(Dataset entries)
▶
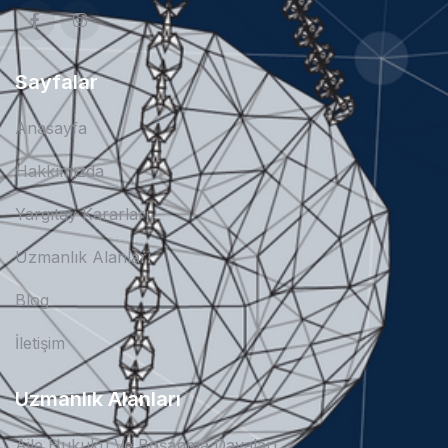
Sayfalar
Anasayfa
Hakkımızda
Yargıtay Kararları
Uzmanlık Alanları
Blog
İletişim
Uzmanlık Alanları
Aile Hukuku Ve Boşanma Davaları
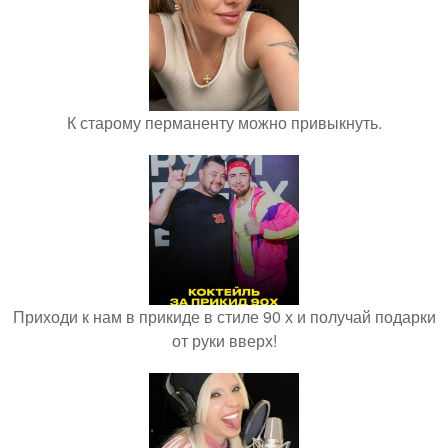
К старому перманенту можно привыкнуть.
Приходи к нам в прикиде в стиле 90 х и получай подарки
от руки вверх!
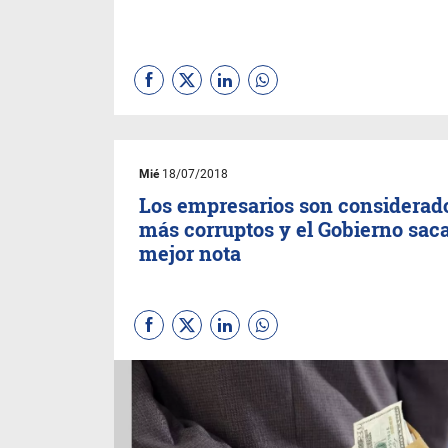
Mié
18/07/2018
Los empresarios son considerado
más corruptos y el Gobierno saca
mejor nota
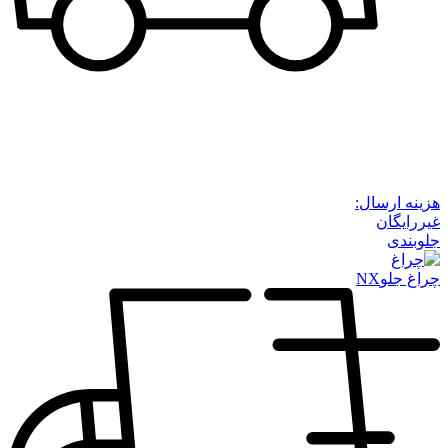
هزینه ارسال:
غیررایگان
جلوبندی
چراغ جلوNX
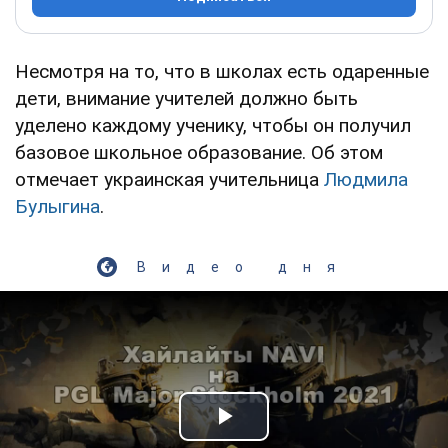
Несмотря на то, что в школах есть одаренные
дети, внимание учителей должно быть
уделено каждому ученику, чтобы он получил
базовое школьное образование. Об этом
отмечает украинская учительница
Людмила
Булыгина
.
Видео дня
Play Video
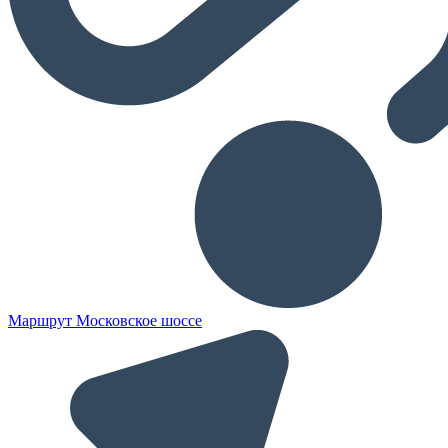
Маршрут Московское шоссе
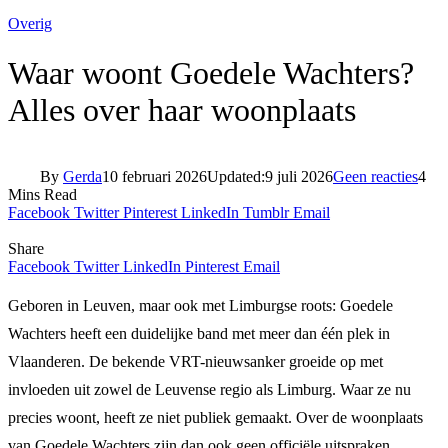
Overig
Waar woont Goedele Wachters?
Alles over haar woonplaats
By
Gerda
10 februari 2026
Updated:
9 juli 2026
Geen reacties
4
Mins Read
Facebook
Twitter
Pinterest
LinkedIn
Tumblr
Email
Share
Facebook
Twitter
LinkedIn
Pinterest
Email
Geboren in Leuven, maar ook met Limburgse roots: Goedele
Wachters heeft een duidelijke band met meer dan één plek in
Vlaanderen. De bekende VRT-nieuwsanker groeide op met
invloeden uit zowel de Leuvense regio als Limburg. Waar ze nu
precies woont, heeft ze niet publiek gemaakt. Over de woonplaats
van Goedele Wachters zijn dan ook geen officiële uitspraken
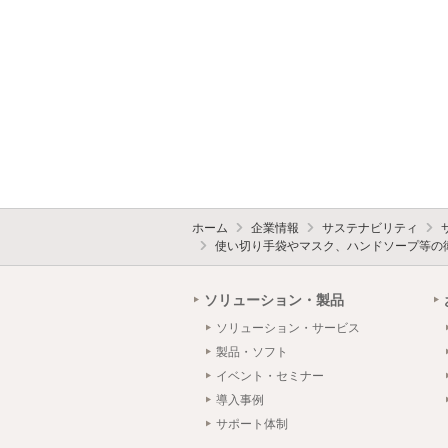
ホーム
企業情報
サステナビリティ
使い切り手袋やマスク、ハンドソープ等の
ソリューション・製品
ソリューション・サービス
製品・ソフト
イベント・セミナー
導入事例
サポート体制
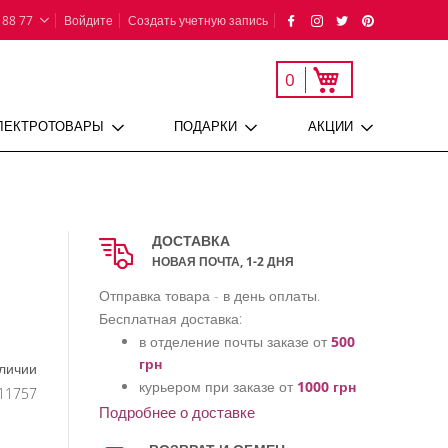
 88 77
Войдите
Создать учетную запись
Моя корзина
0
ЛЕКТРОТОВАРЫ
ПОДАРКИ
АКЦИИ
ДОСТАВКА
НОВАЯ ПОЧТА, 1-2 ДНЯ
Отправка товара - в день оплаты.
Бесплатная доставка:
в отделение почты заказе от
500
грн
аличии
курьером при заказе от
1000 грн
11757
Подробнее о доставке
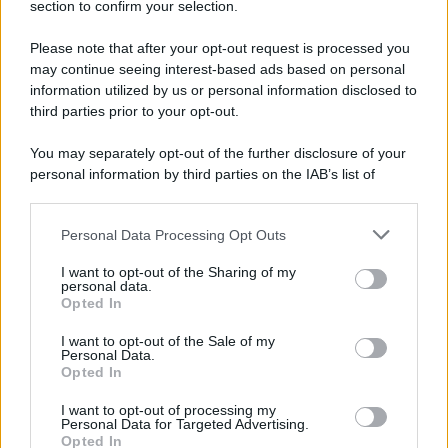
section to confirm your selection.
Chiesa /
Papa Leone XIV denuncia le violenze in Ucraina e
Russia e chiede il rispetto del diritto umanitario e della
Please note that after your opt-out request is processed you
diplomazia
may continue seeing interest-based ads based on personal
information utilized by us or personal information disclosed to
third parties prior to your opt-out.
Il centenario /
A L'Aquila arriva la mostra "Tito, 100 anni
You may separately opt-out of the further disclosure of your
attraverso la forma"
personal information by third parties on the IAB’s list of
downstream participants.
Personal Data Processing Opt Outs
This information may also be disclosed by us to third parties
Il medagliere /
Europei di nuoto: Pellecani guida una super
on the IAB’s List of Downstream Participants that may further
I want to opt-out of the Sharing of my
Italia
disclose it to other third parties.
personal data.
Opted In
Please note that this website/app uses one or more Google
services and may gather and store information including but
I want to opt-out of the Sale of my
Personal Data.
not limited to your visit or usage behaviour. You may click to
Opted In
grant or deny consent to Google and its third-party tags to
use your data for below specified purposes in below Google
I want to opt-out of processing my
consent section.
Personal Data for Targeted Advertising.
Opted In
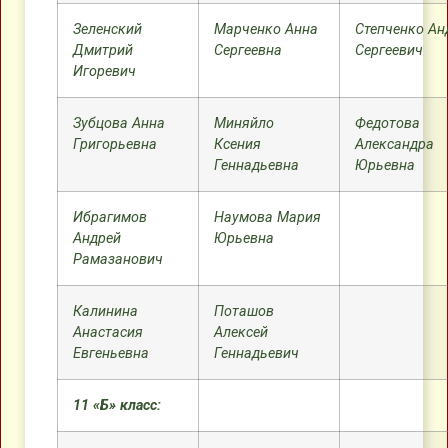
Зеленский
Марченко Анна
Степченко Ан
Дмитрий
Сергеевна
Сергеевич
Игоревич
Зубцова Анна
Миняйло
Федотова
Григорьевна
Ксения
Александра
Геннадьевна
Юрьевна
Ибрагимов
Наумова Мария
Андрей
Юрьевна
Рамазанович
Калинина
Поташов
Анастасия
Алексей
Евгеньевна
Геннадьевич
11 «Б» класс:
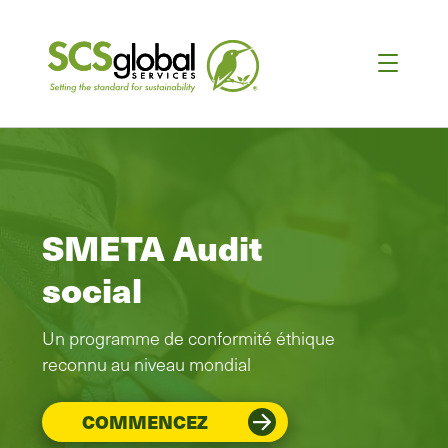
SMETA Audit
social
Un programme de conformité éthique
reconnu au niveau mondial
COMMENCEZ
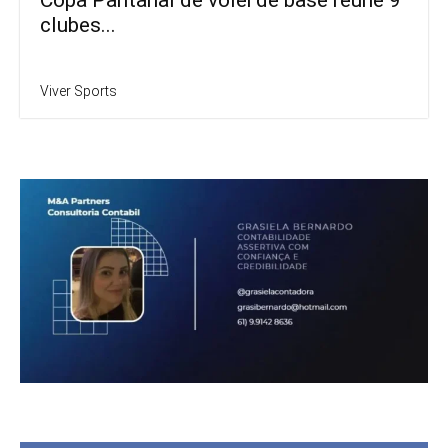
Copa Pantanal de vôlei de base reúne 9
clubes...
Viver Sports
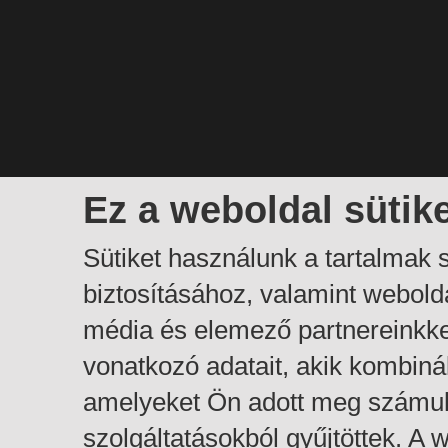
Ez a weboldal sütik
Sütiket használunk a tartalmak
biztosításához, valamint webol
média és elemező partnereinkk
vonatkozó adatait, akik kombiná
amelyeket Ön adott meg számuk
szolgáltatásokból gyűjtöttek. A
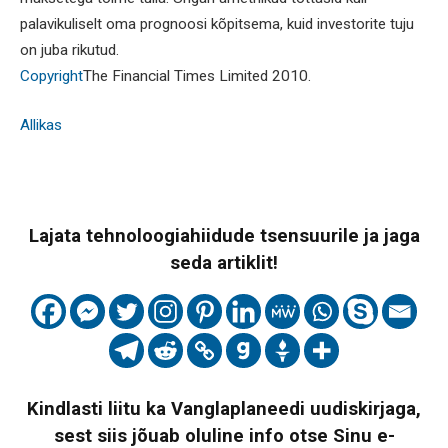
palavikuliselt oma prognoosi kõpitsema, kuid investorite tuju
on juba rikutud.
Copyright
The Financial Times Limited 2010.
Allikas
Lajata tehnoloogiahiidude tsensuurile ja jaga
seda artiklit!
Kindlasti liitu ka Vanglaplaneedi uudiskirjaga,
sest siis jõuab oluline info otse Sinu e-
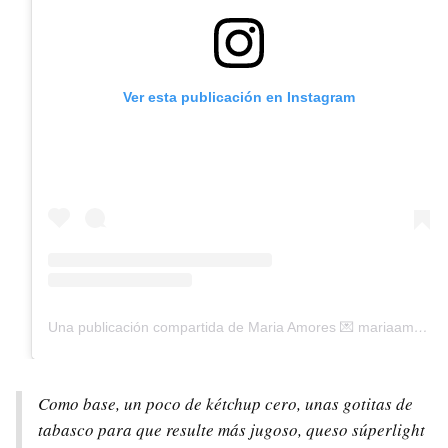
Ver esta publicación en Instagram
Una publicación compartida de Maria Amores 💌 mariaamores@bellevilleagency.com (@sramariaamores)
Como base, un poco de kétchup cero, unas gotitas de
tabasco para que resulte más jugoso, queso súperlight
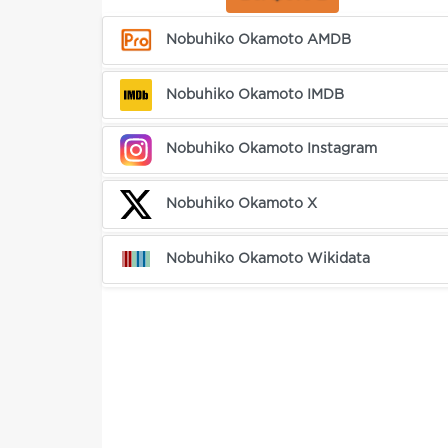
Nobuhiko Okamoto AMDB
Nobuhiko Okamoto IMDB
Nobuhiko Okamoto Instagram
Nobuhiko Okamoto X
Nobuhiko Okamoto Wikidata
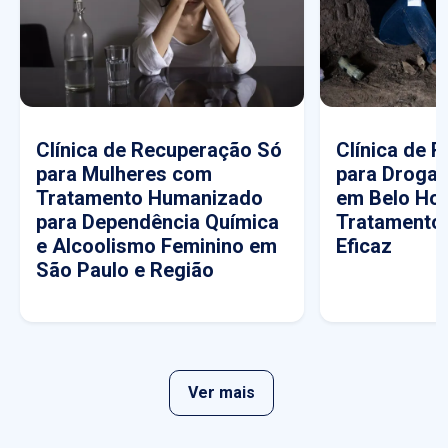
Clínica de Recuperação Só
Clínica de 
para Mulheres com
para Drogas
Tratamento Humanizado
em Belo Hor
para Dependência Química
Tratamento
e Alcoolismo Feminino em
Eficaz
São Paulo e Região
Ver mais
◀
Quote word for word the part of the entries that opens with the line containing "palavikuliselt oma prognoosi" and continues through the end of the entries, including both ends and leaving the pictures out.

THE ANSWER:
palavikuliselt oma prognoosi kõpitsema, kuid investorite tuju
on juba rikutud.
Copyright
The Financial Times Limited 2010.
Allikas
Lajata tehnoloogiahiidude tsensuurile ja jaga
seda artiklit!
Kindlasti liitu ka Vanglaplaneedi uudiskirjaga,
sest siis jõuab oluline info otse Sinu e-
Ver esta publicación en Instagram
Una publicación compartida de Maria Amores 💌 mariaamores@bellevilleagency.com (@sramariaamores)
Como base, un poco de kétchup cero, unas gotitas de
tabasco para que resulte más jugoso, queso súperlight
Nobuhiko Okamoto AMDB
Nobuhiko Okamoto IMDB
Nobuhiko Okamoto Instagram
Nobuhiko Okamoto X
Nobuhiko Okamoto Wikidata
Clínica de Recuperação Só
Clínica de 
para Mulheres com
para Drogas
Tratamento Humanizado
em Belo Hor
para Dependência Química
Tratamento
e Alcoolismo Feminino em
Eficaz
São Paulo e Região
Ver mais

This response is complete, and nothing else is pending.